Vol. 38, No. 18
By: Julia Harris
Synchronous Objects takes Web by storm
Maria Palazzi knows a lot about a lot of things, such as computer animation and interactive design and the ins and outs of running Ohio State’s Advanced Computing Center for the Arts and Design.
But before she started working on the complex new Web project “Synchronous Objects for One Flat Thing, reproduced,” she didn’t know a whole lot about dance.
More than three years and countless conversations, illustrations, models and technological representations about dance and choreography later, her situation has changed.
“I enjoy dance more when I go see it now because I’m better able to understand what I’m seeing,” she said one bright spring afternoon, two days before the Web site was due to launch.
“Do I know everything about dance now? No. But I have some better language with which to understand it. I’m a better audience member and more interested in looking for patterns in dance, and that helps me as an animator.”
Palazzi’s experience is not unique among the large and diverse assortment of people who collaborated on this project, which is based on the complex ensemble dance piece “One Flat Thing, reproduced” created by American choreographer William Forsythe. (Several pieces of Forsythe’s installation work, as well as entrées into the Web site, are on view at the Wexner Center through July 26.)
Computer science graduate students, statistics professors, geography faculty and even design students report undergoing a seismic shift in their understanding not only of dance but of practical ways they can use visual tools and technology in their own disciplines.
It’s rather the mirror image of what happened with Norah Zuniga Shaw, director of dance and technology — a title, she concedes with a smile, that tends to raise eyebrows. Shaw, a Los Angeles transplant, has a deep and intuitive understanding of dance, and she now can use the technological tools created through this project as a way of communicating more effectively to students.
“One of the reasons to make a visual literature for dance like this is to enrich the process of dialogue and have dance at the center,” Shaw said.
The visual literature she and her multidisciplinary team worked on comprises 20 “choreographic objects,” or tools with which users can visualize and delve into aspects of Forsythe’s dance.

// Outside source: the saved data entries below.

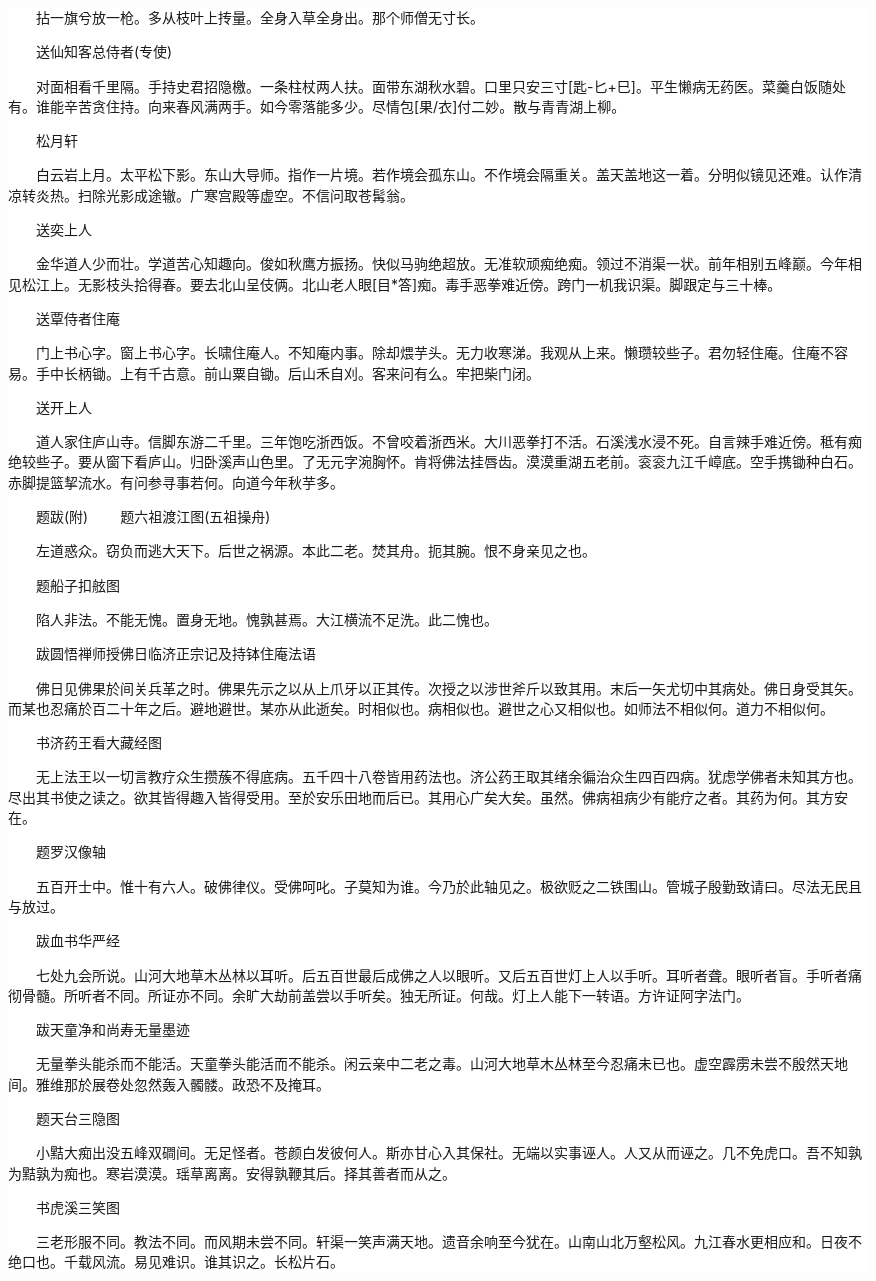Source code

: 　　拈一旗兮放一枪。多从枝叶上抟量。全身入草全身出。那个师僧无寸长。

　　送仙知客总侍者(专使)

　　对面相看千里隔。手持史君招隐檄。一条柱杖两人扶。面带东湖秋水碧。口里只安三寸[匙-匕+巳]。平生懒病无药医。菜羹白饭随处有。谁能辛苦贪住持。向来春风满两手。如今零落能多少。尽情包[果/衣]付二妙。散与青青湖上柳。

　　松月轩

　　白云岩上月。太平松下影。东山大导师。指作一片境。若作境会孤东山。不作境会隔重关。盖天盖地这一着。分明似镜见还难。认作清凉转炎热。扫除光影成途辙。广寒宫殿等虚空。不信问取苍髯翁。

　　送奕上人

　　金华道人少而壮。学道苦心知趣向。俊如秋鹰方振扬。快似马驹绝超放。无准软顽痴绝痴。领过不消渠一状。前年相别五峰巅。今年相见松江上。无影枝头拾得春。要去北山呈伎俩。北山老人眼[目*答]痴。毒手恶拳难近傍。跨门一机我识渠。脚跟定与三十棒。

　　送覃侍者住庵

　　门上书心字。窗上书心字。长啸住庵人。不知庵内事。除却煨芋头。无力收寒涕。我观从上来。懒瓒较些子。君勿轻住庵。住庵不容易。手中长柄锄。上有千古意。前山粟自锄。后山禾自刈。客来问有么。牢把柴门闭。

　　送开上人

　　道人家住庐山寺。信脚东游二千里。三年饱吃浙西饭。不曾咬着浙西米。大川恶拳打不活。石溪浅水浸不死。自言辣手难近傍。秪有痴绝较些子。要从窗下看庐山。归卧溪声山色里。了无元字涴胸怀。肯将佛法挂唇齿。漠漠重湖五老前。衮衮九江千嶂底。空手携锄种白石。赤脚提篮挈流水。有问参寻事若何。向道今年秋芋多。

　　题跋(附)
　　题六祖渡江图(五祖操舟)

　　左道惑众。窃负而逃大天下。后世之祸源。本此二老。焚其舟。扼其腕。恨不身亲见之也。

　　题船子扣舷图

　　陷人非法。不能无愧。置身无地。愧孰甚焉。大江横流不足洗。此二愧也。

　　跋圆悟禅师授佛日临济正宗记及持钵住庵法语

　　佛日见佛果於间关兵革之时。佛果先示之以从上爪牙以正其传。次授之以涉世斧斤以致其用。末后一矢尤切中其病处。佛日身受其矢。而某也忍痛於百二十年之后。避地避世。某亦从此逝矣。时相似也。病相似也。避世之心又相似也。如师法不相似何。道力不相似何。

　　书济药王看大藏经图

　　无上法王以一切言教疗众生攒蔟不得底病。五千四十八卷皆用药法也。济公药王取其绪余徧治众生四百四病。犹虑学佛者未知其方也。尽出其书使之读之。欲其皆得趣入皆得受用。至於安乐田地而后已。其用心广矣大矣。虽然。佛病祖病少有能疗之者。其药为何。其方安在。

　　题罗汉像轴

　　五百开士中。惟十有六人。破佛律仪。受佛呵叱。子莫知为谁。今乃於此轴见之。极欲贬之二铁围山。管城子殷勤致请曰。尽法无民且与放过。

　　跋血书华严经

　　七处九会所说。山河大地草木丛林以耳听。后五百世最后成佛之人以眼听。又后五百世灯上人以手听。耳听者聋。眼听者盲。手听者痛彻骨髓。所听者不同。所证亦不同。余旷大劫前盖尝以手听矣。独无所证。何哉。灯上人能下一转语。方许证阿字法门。

　　跋天童净和尚寿无量墨迹

　　无量拳头能杀而不能活。天童拳头能活而不能杀。闲云亲中二老之毒。山河大地草木丛林至今忍痛未已也。虚空霹雳未尝不殷然天地间。雅维那於展卷处忽然轰入髑髅。政恐不及掩耳。

　　题天台三隐图

　　小黠大痴出没五峰双磵间。无足怪者。苍颜白发彼何人。斯亦甘心入其保社。无端以实事诬人。人又从而诬之。几不免虎口。吾不知孰为黠孰为痴也。寒岩漠漠。瑶草离离。安得孰鞭其后。择其善者而从之。

　　书虎溪三笑图

　　三老形服不同。教法不同。而风期未尝不同。轩渠一笑声满天地。遗音余响至今犹在。山南山北万壑松风。九江春水更相应和。日夜不绝口也。千载风流。易见难识。谁其识之。长松片石。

They build on each other in a scale of increasing complexity, beginning with a full-length video of the dance — a cast of 17 dancers moving on, around, under and over a series of rectangular tables, with only the occasional percussion of a hand banged on a table top as a musical score. The sequence of movements in the dance is controlled by a system of cues, or signals, that performers give and receive. There are more than 200 cues and no one dancer knows all of them.
Starting from the dance, Shaw and Palazzi and their team began to try and break down the immense complexity into data that could then be manipulated and represented visually.

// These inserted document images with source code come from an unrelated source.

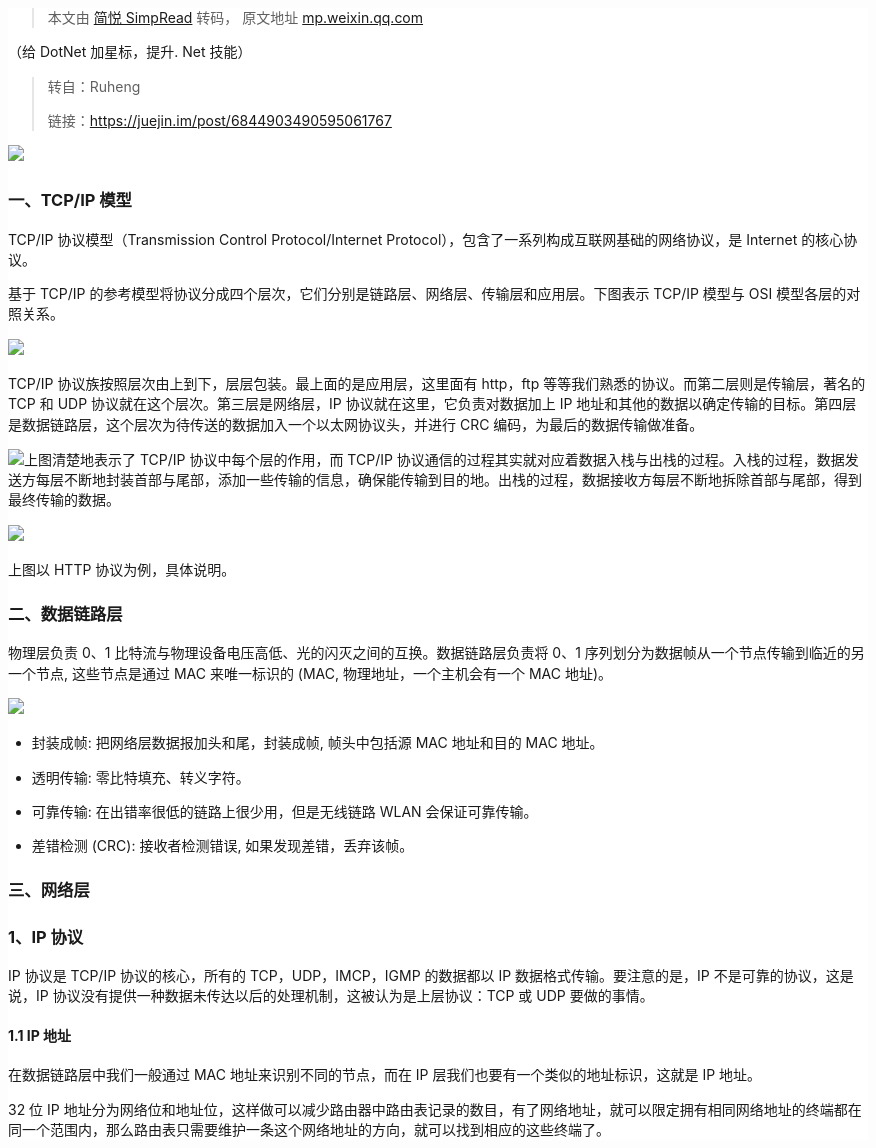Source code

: > 本文由 [简悦 SimpRead](http://ksria.com/simpread/) 转码， 原文地址 [mp.weixin.qq.com](https://mp.weixin.qq.com/s/A3_dSgq0TtpgiPjVrj_-Kg)

（给 DotNet 加星标，提升. Net 技能）

> 转自：Ruheng
> 
> 链接：https://juejin.im/post/6844903490595061767

![](https://mmbiz.qpic.cn/mmbiz_png/yNKv1P4Q9eXxLvDTCzZNz2JwNsQx4x1icYGxdt3pMz3vAN16qz4CCgDMHibz9wOy4fo1q5pzPtjZM95JI2EjAQYA/640?wx_fmt=png)

### **一、TCP/IP 模型**

TCP/IP 协议模型（Transmission Control Protocol/Internet Protocol），包含了一系列构成互联网基础的网络协议，是 Internet 的核心协议。

基于 TCP/IP 的参考模型将协议分成四个层次，它们分别是链路层、网络层、传输层和应用层。下图表示 TCP/IP 模型与 OSI 模型各层的对照关系。

![](https://mmbiz.qpic.cn/mmbiz/yNKv1P4Q9eXxLvDTCzZNz2JwNsQx4x1icTu8RRjxzz3rgH0zpnNfkExFDl0uXAUia913uuTss309paXtqwliausVw/640?wx_fmt=jpeg)

TCP/IP 协议族按照层次由上到下，层层包装。最上面的是应用层，这里面有 http，ftp 等等我们熟悉的协议。而第二层则是传输层，著名的 TCP 和 UDP 协议就在这个层次。第三层是网络层，IP 协议就在这里，它负责对数据加上 IP 地址和其他的数据以确定传输的目标。第四层是数据链路层，这个层次为待传送的数据加入一个以太网协议头，并进行 CRC 编码，为最后的数据传输做准备。

![](https://mmbiz.qpic.cn/mmbiz/yNKv1P4Q9eXxLvDTCzZNz2JwNsQx4x1ictNQssSWyiche016u3V1peTfdScSz7T5649qGME501RoUk7VLmElJVwA/640?wx_fmt=jpeg)上图清楚地表示了 TCP/IP 协议中每个层的作用，而 TCP/IP 协议通信的过程其实就对应着数据入栈与出栈的过程。入栈的过程，数据发送方每层不断地封装首部与尾部，添加一些传输的信息，确保能传输到目的地。出栈的过程，数据接收方每层不断地拆除首部与尾部，得到最终传输的数据。

![](https://mmbiz.qpic.cn/mmbiz/yNKv1P4Q9eXxLvDTCzZNz2JwNsQx4x1icDnibZpj67kpSZ6HGic1yfwdWJE7Ca9cPw1BMErdFs1AWBdlrp1NTricPQ/640?wx_fmt=jpeg)

上图以 HTTP 协议为例，具体说明。

### **二、数据链路层**

物理层负责 0、1 比特流与物理设备电压高低、光的闪灭之间的互换。数据链路层负责将 0、1 序列划分为数据帧从一个节点传输到临近的另一个节点, 这些节点是通过 MAC 来唯一标识的 (MAC, 物理地址，一个主机会有一个 MAC 地址)。  

![](https://mmbiz.qpic.cn/mmbiz/yNKv1P4Q9eXxLvDTCzZNz2JwNsQx4x1ic1rRmG7HyT7y9PkF7h96LPGQFSiamEibjmpibNUYoOghpu5P2eYZAnZy5w/640?wx_fmt=jpeg)

*   封装成帧: 把网络层数据报加头和尾，封装成帧, 帧头中包括源 MAC 地址和目的 MAC 地址。
    
*   透明传输: 零比特填充、转义字符。
    
*   可靠传输: 在出错率很低的链路上很少用，但是无线链路 WLAN 会保证可靠传输。
    
*   差错检测 (CRC): 接收者检测错误, 如果发现差错，丢弃该帧。
    

### **三、网络层**

### 1、IP 协议

IP 协议是 TCP/IP 协议的核心，所有的 TCP，UDP，IMCP，IGMP 的数据都以 IP 数据格式传输。要注意的是，IP 不是可靠的协议，这是说，IP 协议没有提供一种数据未传达以后的处理机制，这被认为是上层协议：TCP 或 UDP 要做的事情。

#### 1.1 IP 地址

在数据链路层中我们一般通过 MAC 地址来识别不同的节点，而在 IP 层我们也要有一个类似的地址标识，这就是 IP 地址。  

32 位 IP 地址分为网络位和地址位，这样做可以减少路由器中路由表记录的数目，有了网络地址，就可以限定拥有相同网络地址的终端都在同一个范围内，那么路由表只需要维护一条这个网络地址的方向，就可以找到相应的这些终端了。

“We started by asking the dancers a second-by-second account of their cueing system, and that became a data set we used to make marks on the video to show those degrees of agreement,” Shaw said.
With that data, the team designers and statisticians created 20 “objects” such as the Video Abstraction Tool and 3DAlignmentForms. The first allows users to play with video processing filters to modify dance footage or even upload their own videos and play with them.
The 3DAlignment tool creates beautiful arcs of color that model shifting relationships between dancers.
For all of the tools, there are explanatory videos for more in-depth information and links to related tools and to a “process catalog” that provides background details on the path the design team took to reach the final product.
Shaw acknowledges that some of the tools are more abstract and highly specialized than others, but says that’s one of the major appeals of the Web site.
“It’s important to let people enter the site in different ways,” she said. “Some people might come here just because of the generative drawing tool; some people just like to click around and look at the pretty pictures. Bill (Forsythe) said once that this site is like the Discovery Channel for dance: It reduces the complexity but gives you visuals and information so that you can ‘get it,’ and the more you understand, the more exciting it gets.”
For both Shaw and Palazzi, the process of understanding is what makes the Web project so rewarding, and they both look forward — a bit anxiously, the way a parent feels when sending a child into the world — to seeing what other researchers, students and practitioners do with it.
The multidisciplinary brain trust that gave birth to this project is now at work devising applications for it in areas such as architecture and studio dance classes.
“I feel like this has made me a better teacher, because it has taught me a new way of listening,” Palazzi said. She smiled, a bit wearily. “It has been a wonderful opportunity for a teaching moment that has lasted three years.”